Client/server databases are more closely analogous to the earlier metaphor of the public lending library. It's open to anyone who has a membership card (is registered with the library) and, with several staff members on the reception desk, can deal with requests from a number of visitors at once. The visitors may be there in person, or may call in on the telephone.


The actual job of finding or returning a book to the shelf might then be delegated to an assistant, but visitors don't need to worry about that. Each receptionist may have to deal with several visitors at once, but if he's good at his job, he'll spend a reasonable amount of time on each, and all visitors feel that they're getting good service. Likewise, when several users access a client/server database engine at the same time, the engine regularly switches its attention among them, giving each one the sense that she's being attended to all the while.
This is the kind of database you're more likely to find being used in a large company, where large quantities of data need to be shared among large numbers of people, where access may be needed from all sorts of different locations, and where having a single centralized data store makes important jobs like administration and backup relatively straightforward. Any applications that need to access the database use specialized, lightweight client programs to communicate with the server.


RDBMSs (Relational Database Management Systems) are often expensive and complex to set up and administer. The widely acknowledged big three in this field are Oracle, DB/2 (from IBM), and SQL Server (from Microsoft). All three are massive, feature-rich systems, seemingly capable of just about any kind of data storage and processing that a modern business could need.

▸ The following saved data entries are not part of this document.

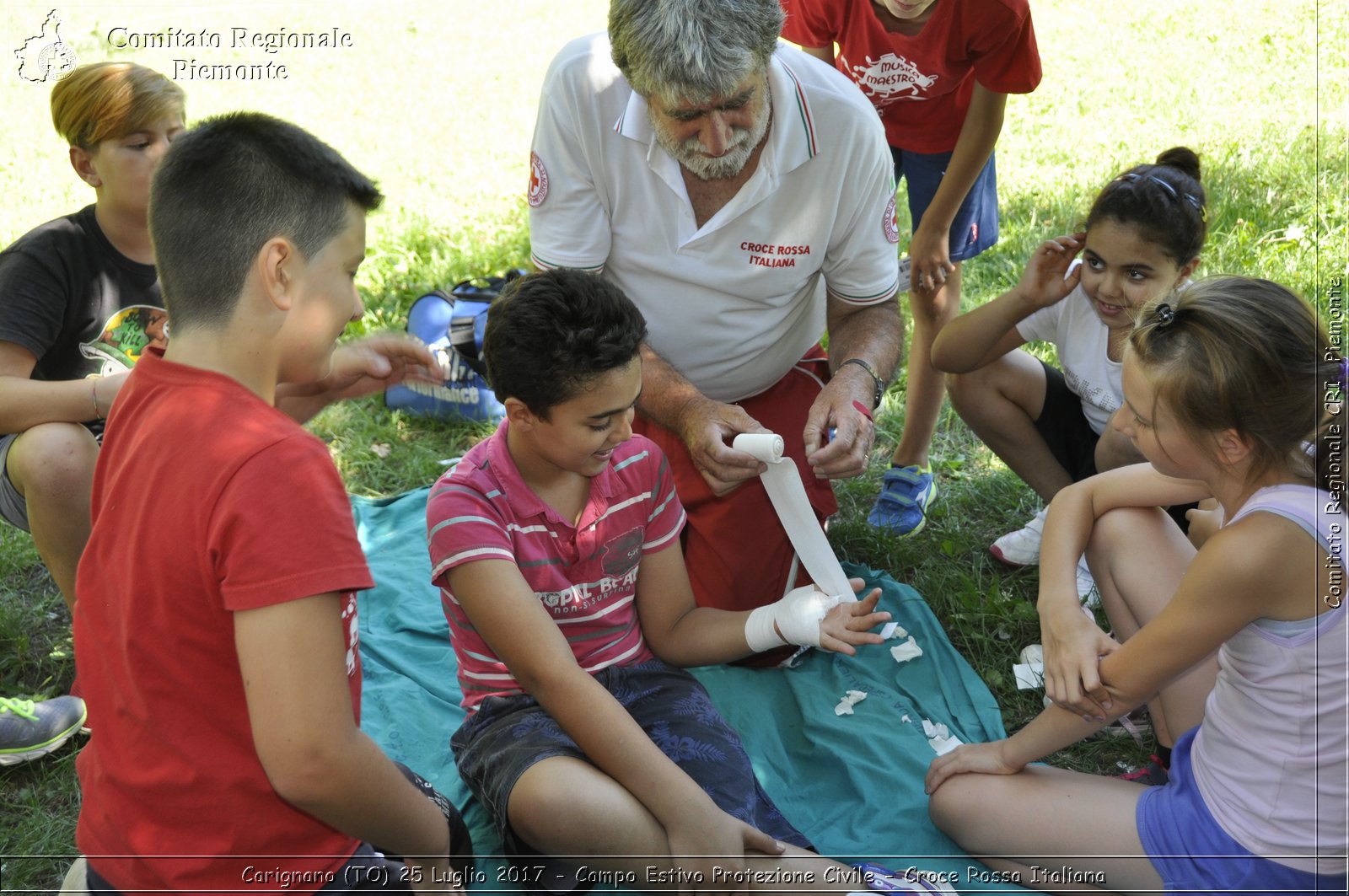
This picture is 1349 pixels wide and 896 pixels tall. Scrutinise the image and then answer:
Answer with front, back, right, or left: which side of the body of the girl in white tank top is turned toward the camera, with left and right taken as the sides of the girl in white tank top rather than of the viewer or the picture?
left

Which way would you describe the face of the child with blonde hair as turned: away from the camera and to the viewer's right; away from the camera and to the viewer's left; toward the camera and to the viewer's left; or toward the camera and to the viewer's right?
toward the camera and to the viewer's right

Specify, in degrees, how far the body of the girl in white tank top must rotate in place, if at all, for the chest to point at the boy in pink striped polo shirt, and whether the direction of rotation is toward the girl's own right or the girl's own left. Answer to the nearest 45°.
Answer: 0° — they already face them

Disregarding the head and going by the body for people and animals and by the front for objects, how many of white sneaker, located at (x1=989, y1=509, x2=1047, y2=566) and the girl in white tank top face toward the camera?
0

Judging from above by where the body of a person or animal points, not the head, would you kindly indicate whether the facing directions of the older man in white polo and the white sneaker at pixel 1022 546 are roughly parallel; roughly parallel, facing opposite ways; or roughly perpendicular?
roughly perpendicular

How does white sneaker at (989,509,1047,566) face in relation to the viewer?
to the viewer's left

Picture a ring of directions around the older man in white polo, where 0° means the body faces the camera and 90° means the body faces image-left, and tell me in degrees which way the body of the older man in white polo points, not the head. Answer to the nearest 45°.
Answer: approximately 0°

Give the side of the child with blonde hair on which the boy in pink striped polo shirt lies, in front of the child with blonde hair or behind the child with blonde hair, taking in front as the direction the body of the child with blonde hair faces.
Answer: in front

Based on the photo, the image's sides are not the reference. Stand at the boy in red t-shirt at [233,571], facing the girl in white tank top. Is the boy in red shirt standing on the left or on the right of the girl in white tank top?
left
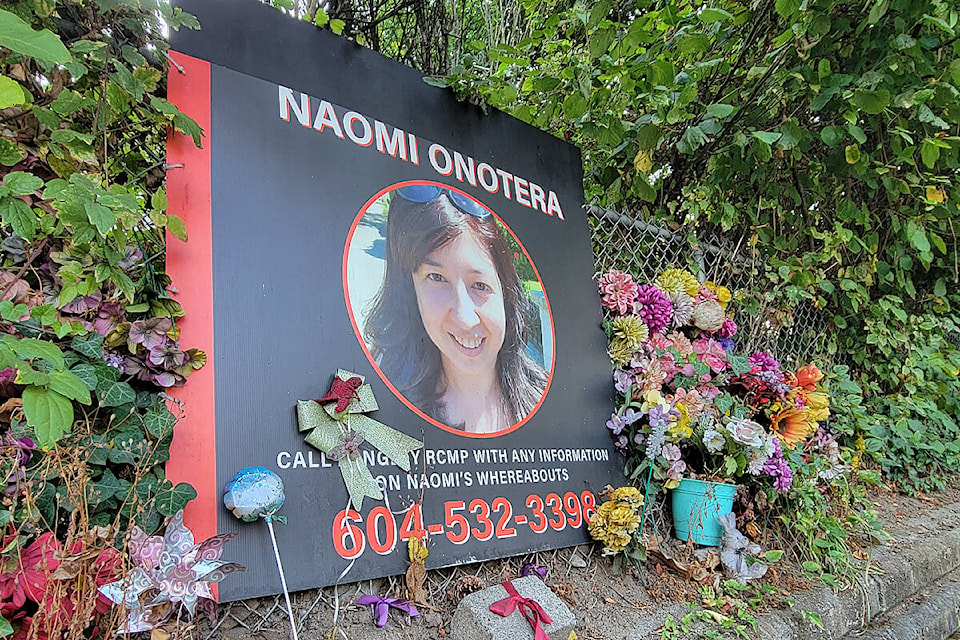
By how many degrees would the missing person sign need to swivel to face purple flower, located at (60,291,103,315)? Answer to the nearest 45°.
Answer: approximately 90° to its right

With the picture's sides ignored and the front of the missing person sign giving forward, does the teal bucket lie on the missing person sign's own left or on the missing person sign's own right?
on the missing person sign's own left

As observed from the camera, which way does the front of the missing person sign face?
facing the viewer and to the right of the viewer

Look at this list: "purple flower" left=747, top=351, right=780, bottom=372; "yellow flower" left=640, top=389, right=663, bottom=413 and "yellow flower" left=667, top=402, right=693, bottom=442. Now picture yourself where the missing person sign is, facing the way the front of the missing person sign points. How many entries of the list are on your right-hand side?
0

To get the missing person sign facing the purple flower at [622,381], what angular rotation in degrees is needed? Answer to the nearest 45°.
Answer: approximately 90° to its left

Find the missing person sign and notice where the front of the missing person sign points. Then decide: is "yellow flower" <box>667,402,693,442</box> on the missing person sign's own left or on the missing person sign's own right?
on the missing person sign's own left

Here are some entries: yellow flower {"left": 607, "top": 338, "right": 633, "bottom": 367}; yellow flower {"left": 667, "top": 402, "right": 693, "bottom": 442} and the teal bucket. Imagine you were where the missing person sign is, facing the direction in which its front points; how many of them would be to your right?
0

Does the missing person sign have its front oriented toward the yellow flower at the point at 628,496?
no

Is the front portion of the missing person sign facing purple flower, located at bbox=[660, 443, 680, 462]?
no

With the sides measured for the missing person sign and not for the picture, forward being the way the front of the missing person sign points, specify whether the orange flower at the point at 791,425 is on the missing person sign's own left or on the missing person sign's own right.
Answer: on the missing person sign's own left

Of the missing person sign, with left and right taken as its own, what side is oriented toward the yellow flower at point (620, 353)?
left

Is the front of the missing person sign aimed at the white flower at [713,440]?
no
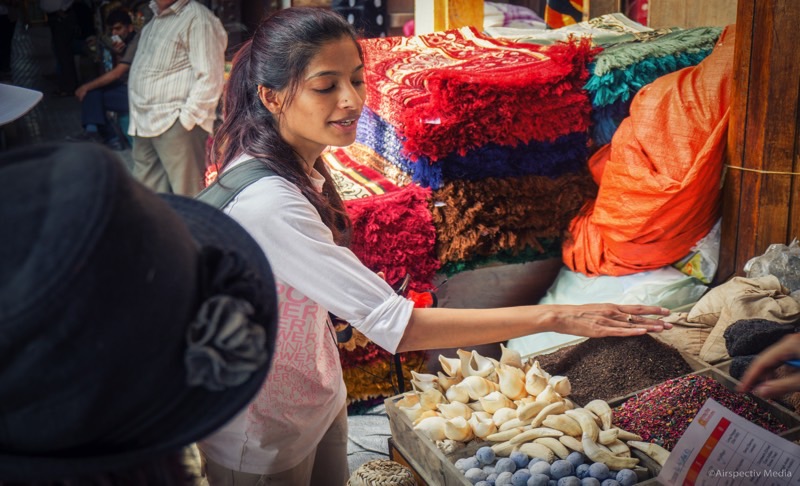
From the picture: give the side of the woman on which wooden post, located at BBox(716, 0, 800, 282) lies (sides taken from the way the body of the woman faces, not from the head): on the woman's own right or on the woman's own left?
on the woman's own left

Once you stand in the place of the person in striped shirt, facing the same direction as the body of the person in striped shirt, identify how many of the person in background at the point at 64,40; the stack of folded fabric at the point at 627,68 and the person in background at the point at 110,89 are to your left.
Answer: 1

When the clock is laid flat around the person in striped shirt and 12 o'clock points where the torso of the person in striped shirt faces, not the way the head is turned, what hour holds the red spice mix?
The red spice mix is roughly at 10 o'clock from the person in striped shirt.

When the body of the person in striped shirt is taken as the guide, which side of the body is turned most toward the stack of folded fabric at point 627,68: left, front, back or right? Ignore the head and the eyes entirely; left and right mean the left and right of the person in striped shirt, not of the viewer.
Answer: left

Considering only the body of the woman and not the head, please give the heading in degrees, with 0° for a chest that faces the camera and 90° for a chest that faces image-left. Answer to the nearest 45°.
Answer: approximately 315°

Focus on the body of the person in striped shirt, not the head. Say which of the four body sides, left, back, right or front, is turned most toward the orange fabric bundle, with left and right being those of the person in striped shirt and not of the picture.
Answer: left

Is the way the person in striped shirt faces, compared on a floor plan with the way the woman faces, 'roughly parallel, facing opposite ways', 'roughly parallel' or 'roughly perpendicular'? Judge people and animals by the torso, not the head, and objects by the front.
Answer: roughly perpendicular

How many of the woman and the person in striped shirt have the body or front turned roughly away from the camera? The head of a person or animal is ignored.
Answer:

The flip side of the coin is that these systems are big and expensive, and may contain more functionality than you will ever need.

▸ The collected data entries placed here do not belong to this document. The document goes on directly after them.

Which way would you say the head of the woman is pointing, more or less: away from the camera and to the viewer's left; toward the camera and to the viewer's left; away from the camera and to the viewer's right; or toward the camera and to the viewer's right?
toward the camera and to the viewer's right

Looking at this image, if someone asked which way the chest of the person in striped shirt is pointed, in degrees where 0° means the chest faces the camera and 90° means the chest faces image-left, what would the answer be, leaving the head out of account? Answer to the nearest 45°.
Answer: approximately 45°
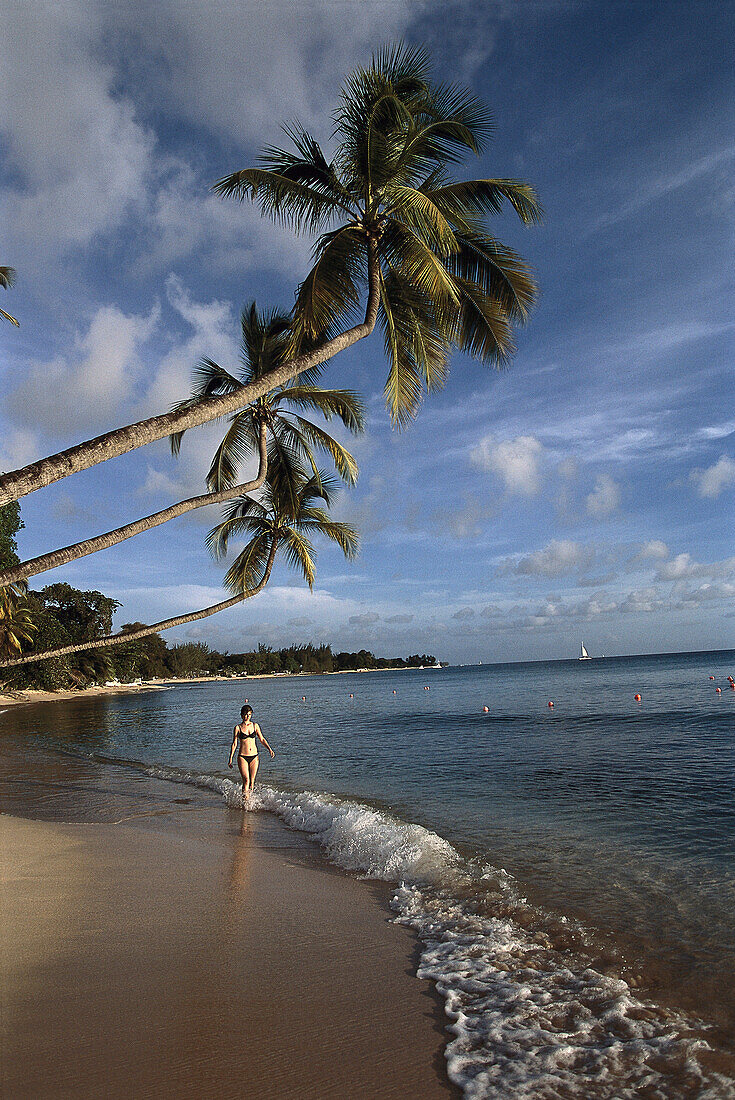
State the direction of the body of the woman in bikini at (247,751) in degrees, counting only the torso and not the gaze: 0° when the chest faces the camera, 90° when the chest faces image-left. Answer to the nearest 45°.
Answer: approximately 0°
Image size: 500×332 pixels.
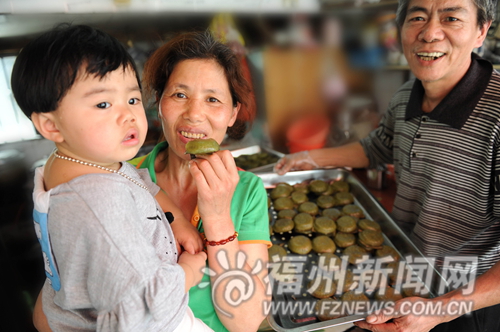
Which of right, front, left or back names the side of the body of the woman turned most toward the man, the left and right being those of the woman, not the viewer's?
left

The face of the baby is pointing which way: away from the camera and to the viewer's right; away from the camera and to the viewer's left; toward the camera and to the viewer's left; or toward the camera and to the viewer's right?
toward the camera and to the viewer's right

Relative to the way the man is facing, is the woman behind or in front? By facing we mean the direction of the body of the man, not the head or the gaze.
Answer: in front

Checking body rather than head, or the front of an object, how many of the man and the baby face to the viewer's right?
1

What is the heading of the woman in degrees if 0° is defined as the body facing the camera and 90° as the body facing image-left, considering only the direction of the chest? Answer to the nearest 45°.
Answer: approximately 0°

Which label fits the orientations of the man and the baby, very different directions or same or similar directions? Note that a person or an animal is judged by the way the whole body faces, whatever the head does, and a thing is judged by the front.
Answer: very different directions

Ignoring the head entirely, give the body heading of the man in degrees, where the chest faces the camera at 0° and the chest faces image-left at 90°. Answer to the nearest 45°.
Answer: approximately 45°

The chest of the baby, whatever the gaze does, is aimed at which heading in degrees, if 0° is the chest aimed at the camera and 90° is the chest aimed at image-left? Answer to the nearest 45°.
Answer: approximately 270°

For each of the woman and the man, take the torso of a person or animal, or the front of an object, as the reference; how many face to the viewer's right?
0

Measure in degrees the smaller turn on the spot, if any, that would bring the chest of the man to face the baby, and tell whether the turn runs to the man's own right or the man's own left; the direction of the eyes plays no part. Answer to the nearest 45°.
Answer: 0° — they already face them
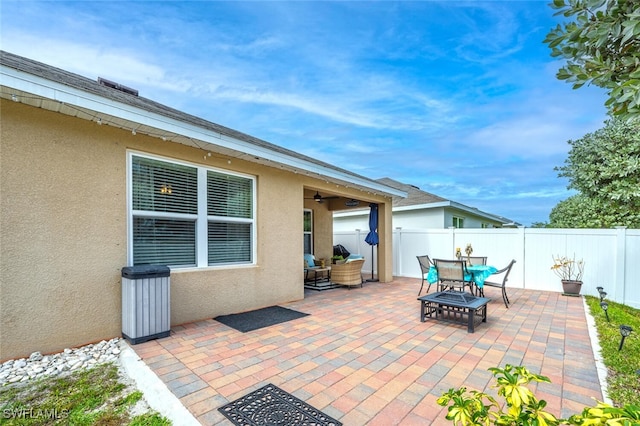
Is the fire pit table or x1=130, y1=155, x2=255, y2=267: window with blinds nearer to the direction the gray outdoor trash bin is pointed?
the fire pit table

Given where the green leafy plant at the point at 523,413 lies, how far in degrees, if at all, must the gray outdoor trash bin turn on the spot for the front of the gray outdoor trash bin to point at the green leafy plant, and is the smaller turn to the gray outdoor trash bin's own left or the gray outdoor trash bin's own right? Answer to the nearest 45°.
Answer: approximately 45° to the gray outdoor trash bin's own right

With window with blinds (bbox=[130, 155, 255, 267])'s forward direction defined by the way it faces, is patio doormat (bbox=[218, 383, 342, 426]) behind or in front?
in front

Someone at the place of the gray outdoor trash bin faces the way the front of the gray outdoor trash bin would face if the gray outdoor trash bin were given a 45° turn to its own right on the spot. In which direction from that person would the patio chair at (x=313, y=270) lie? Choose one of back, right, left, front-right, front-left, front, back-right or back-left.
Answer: back-left

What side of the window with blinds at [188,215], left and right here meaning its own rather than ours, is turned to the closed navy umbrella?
left

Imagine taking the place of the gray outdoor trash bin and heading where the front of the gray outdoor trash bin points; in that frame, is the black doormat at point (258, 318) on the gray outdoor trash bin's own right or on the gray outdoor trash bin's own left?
on the gray outdoor trash bin's own left

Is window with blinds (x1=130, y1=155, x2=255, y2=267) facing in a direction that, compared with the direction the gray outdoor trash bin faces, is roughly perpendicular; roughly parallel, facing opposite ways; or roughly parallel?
roughly parallel

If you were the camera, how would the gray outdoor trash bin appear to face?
facing the viewer and to the right of the viewer

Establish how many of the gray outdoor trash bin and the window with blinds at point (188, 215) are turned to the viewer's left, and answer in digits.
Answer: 0

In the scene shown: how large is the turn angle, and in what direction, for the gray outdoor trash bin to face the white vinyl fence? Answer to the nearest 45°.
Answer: approximately 45° to its left
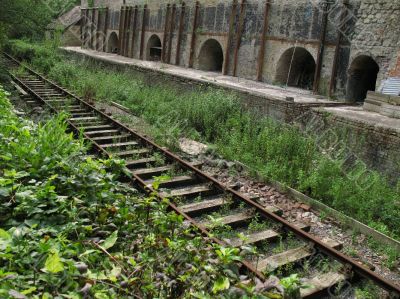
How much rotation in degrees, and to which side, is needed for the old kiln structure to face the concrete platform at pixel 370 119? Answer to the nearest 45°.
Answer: approximately 45° to its left

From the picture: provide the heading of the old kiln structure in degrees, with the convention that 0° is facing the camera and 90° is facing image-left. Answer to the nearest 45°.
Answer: approximately 45°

Fortunately there are alternatives such as PostgreSQL and MySQL, which are both Open Source client/server database systems that have proven very popular with PHP developers for many years. They're fast, stable, easily meet the needs of most small-to-medium sized projects, and, to top it all, they're free!

Choosing a Database

In principle, you can use any of these database systems in your PHP applications. There's even no reason why you can't hook one application up to several different database engines. To keep these chapters to a reasonable length, however, the focus will be on just one—MySQL.

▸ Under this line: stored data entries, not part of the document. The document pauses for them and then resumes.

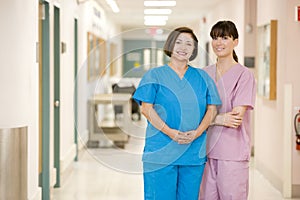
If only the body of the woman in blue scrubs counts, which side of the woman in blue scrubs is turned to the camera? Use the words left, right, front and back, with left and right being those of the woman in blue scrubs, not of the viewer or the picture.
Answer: front

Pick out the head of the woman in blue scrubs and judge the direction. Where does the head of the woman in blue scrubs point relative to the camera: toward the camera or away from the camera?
toward the camera

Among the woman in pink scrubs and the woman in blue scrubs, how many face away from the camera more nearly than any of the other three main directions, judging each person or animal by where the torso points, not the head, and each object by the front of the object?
0

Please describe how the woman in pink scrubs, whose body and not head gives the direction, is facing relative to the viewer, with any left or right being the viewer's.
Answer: facing the viewer and to the left of the viewer
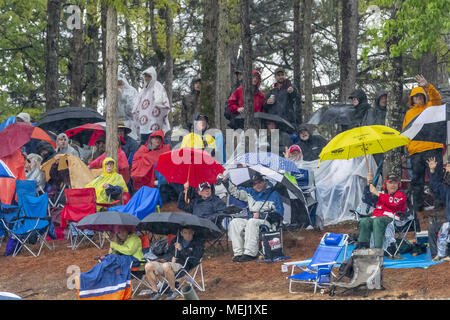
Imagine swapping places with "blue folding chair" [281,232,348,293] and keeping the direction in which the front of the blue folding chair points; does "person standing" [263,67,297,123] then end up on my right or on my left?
on my right

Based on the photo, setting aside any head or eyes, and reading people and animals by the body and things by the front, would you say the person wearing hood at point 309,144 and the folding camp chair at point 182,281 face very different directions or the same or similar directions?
same or similar directions

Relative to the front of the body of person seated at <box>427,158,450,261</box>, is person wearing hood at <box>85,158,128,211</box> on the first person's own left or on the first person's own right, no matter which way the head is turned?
on the first person's own right

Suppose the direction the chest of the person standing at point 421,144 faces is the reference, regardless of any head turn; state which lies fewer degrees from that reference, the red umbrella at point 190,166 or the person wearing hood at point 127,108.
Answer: the red umbrella

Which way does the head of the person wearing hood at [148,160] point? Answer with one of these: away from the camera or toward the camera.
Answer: toward the camera

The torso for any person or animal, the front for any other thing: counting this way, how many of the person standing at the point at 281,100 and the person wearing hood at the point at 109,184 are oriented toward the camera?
2

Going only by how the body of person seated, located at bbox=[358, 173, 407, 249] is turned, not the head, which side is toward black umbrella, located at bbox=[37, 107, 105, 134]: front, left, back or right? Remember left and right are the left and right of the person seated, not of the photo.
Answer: right

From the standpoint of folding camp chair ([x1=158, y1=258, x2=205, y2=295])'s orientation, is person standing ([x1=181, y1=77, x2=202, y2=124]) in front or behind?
behind

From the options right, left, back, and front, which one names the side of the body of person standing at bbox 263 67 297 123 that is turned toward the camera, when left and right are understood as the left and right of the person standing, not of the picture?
front

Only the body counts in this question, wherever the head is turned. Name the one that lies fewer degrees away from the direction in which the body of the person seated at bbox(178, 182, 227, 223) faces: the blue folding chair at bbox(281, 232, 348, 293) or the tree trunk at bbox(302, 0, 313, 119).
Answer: the blue folding chair

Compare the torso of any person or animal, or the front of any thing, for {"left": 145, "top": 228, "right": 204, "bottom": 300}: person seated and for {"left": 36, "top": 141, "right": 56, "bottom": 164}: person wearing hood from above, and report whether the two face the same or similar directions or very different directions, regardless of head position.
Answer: same or similar directions

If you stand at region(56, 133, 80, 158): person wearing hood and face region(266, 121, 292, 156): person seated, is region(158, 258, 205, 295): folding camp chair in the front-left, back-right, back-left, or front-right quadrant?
front-right

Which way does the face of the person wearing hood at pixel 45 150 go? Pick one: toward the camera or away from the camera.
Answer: toward the camera

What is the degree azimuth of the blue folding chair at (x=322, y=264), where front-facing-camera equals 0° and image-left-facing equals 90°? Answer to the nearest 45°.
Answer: approximately 45°

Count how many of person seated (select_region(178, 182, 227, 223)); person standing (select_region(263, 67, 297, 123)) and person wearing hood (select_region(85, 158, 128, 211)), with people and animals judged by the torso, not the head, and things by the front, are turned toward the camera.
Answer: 3

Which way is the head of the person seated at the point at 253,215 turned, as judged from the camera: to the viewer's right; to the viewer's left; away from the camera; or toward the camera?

Compared to the other choices, it offers several advantages:
  • It's one of the most popular databases being used on the Web today.
  • It's freely available as a download to install and run on your own machine.
  • It's easy to install on a wide range of operating systems (including Windows and UNIX).
  • It's available as a relatively cheap feature in many Web-hosting packages.
  • It's simple to use and includes some handy administration tools.
  • It's a fast, powerful client/server system that copes well with very large, complex databases, and should stand you in good stead when it comes to larger projects.
If you're not too fussed about the last criterion (and particularly if you don't want to pay out extra for database functionality on your Web account!) you might well find that an embedded database such as SQLite does a perfectly good job.
MySQL is a freely available RDBMS, which fully joined the Open Source Community only recently, when it was released under the GNU Public License (GPL). Even before it went free, you didn't need a license unless you wanted to make money out of it, or run the server on the Windows platform (the Windows version of MySQL was shareware). Because you now don't have to pay a dime to use it, this alone makes MySQL a solid candidate for developing database applications. If the GPL worries you for any reason, or you need to incorporate MySQL into a commercial application, you can still buy a commercially licensed version from the developers at www.mysql.com.
That said, a lot of the concepts to be introduced here and in the following chapters extend well beyond one specific database engine, so I still recommend following along with MySQL for the time being.